I guess my question is, what am I missing here? Are there replacement functions I'm not aware of? Am I just crazy? Is it really as bad as it looks to me?

People have written input libraries. Check sourceforge for the various implementations. OS X does some weird stuff with command line input in a terminal window, you just need to work through it. It is much easier on the Unix / Linux variants (ie. works as expected).
 

ChrisA

macrumors G5
Jan 5, 2006
12,919
2,173
Redondo Beach, California
I guess my question is, what am I missing here? Are there replacement functions I'm not aware of? Am I just crazy? Is it really as bad as it looks to me?

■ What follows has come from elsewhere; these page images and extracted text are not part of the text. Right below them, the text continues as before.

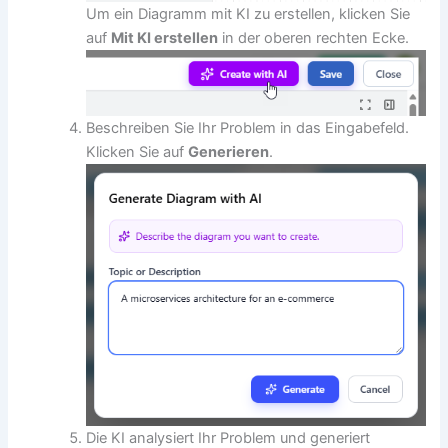
Um ein Diagramm mit KI zu erstellen, klicken Sie
auf
Mit KI erstellen
in der oberen rechten Ecke.
Beschreiben Sie Ihr Problem in das Eingabefeld.
Klicken Sie auf
Generieren
.
Die KI analysiert Ihr Problem und generiert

You write a function called "GetFullName()" once and then never again in your entire life will you need to do it again. But it is hard. In yor rant you forgot about the need to handle backspaces and tabs. and that is just the beginning

I use the GNU "readline" library. This allows a user to edit the line, do a tab completion, up arrow key to recall the last thing he entered and so on and so on. I think most users who type at the prompt expect this now.
http://directory.fsf.org/project/readline/

If the input is complex I've even used flex/bison.
 

HiRez

macrumors 603
Original poster
Jan 6, 2004
6,265
2,630
Western US
Thanks for the thoughts guys, I appreciate it. I guess I'm just spoiled with all these modern languages and APIs like Objective-C and Python that make text input so painless, simple, accurate, stable, safe, and predictable. Maybe I will appreciate them more now because it's very frustrating in C.

Thank you for the input library suggestions, perhaps I will use them at some point. Unfortunately for this class I think I'm stuck with whatever is built-in or part of the ANSI library, so I cannot use those.
 

Cromulent

macrumors 604
Oct 2, 2006
6,817
1,102
The Land of Hope and Glory
Generally C programmers tend to develop their own libraries as they go that they can reuse in the future. Painful at first but you soon get a nice collection of useful functions you can use anywhere.
 

edenwaith

macrumors 6502a
Aug 7, 2001
689
90
Just call "chomp". Oh, wait, that's Perl. Heh-heh.

Similar principle, though, when Perl reads in a line from the command-line, it brings in the carriage return as well, so that is something you have to keep a close eye on.